[Data collected]
• • • • •

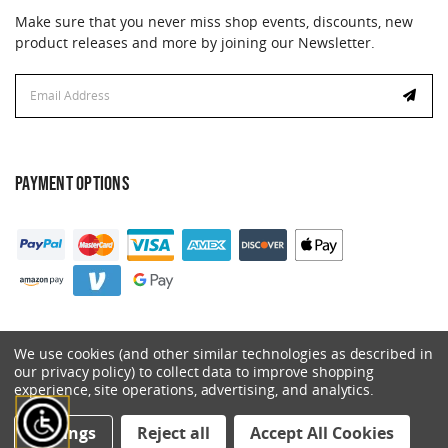
Make sure that you never miss shop events, discounts, new
product releases and more by joining our Newsletter.
Email
Email
Address
Address
PAYMENT OPTIONS
We use cookies (and other similar technologies as described in
our privacy policy) to collect data to improve shopping
experience, site operations, advertising, and analytics.
© 2026 Catalyst. All Rights Reserved.
Settings
Reject all
Accept All Cookies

• • • • •

Please quote every line of text in the records word for word, leaving the pictures out of your answer.

Make sure that you never miss shop events, discounts, new
product releases and more by joining our Newsletter.
Email
Email
Address
Address
PAYMENT OPTIONS
We use cookies (and other similar technologies as described in
our privacy policy) to collect data to improve shopping
experience, site operations, advertising, and analytics.
© 2026 Catalyst. All Rights Reserved.
Settings
Reject all
Accept All Cookies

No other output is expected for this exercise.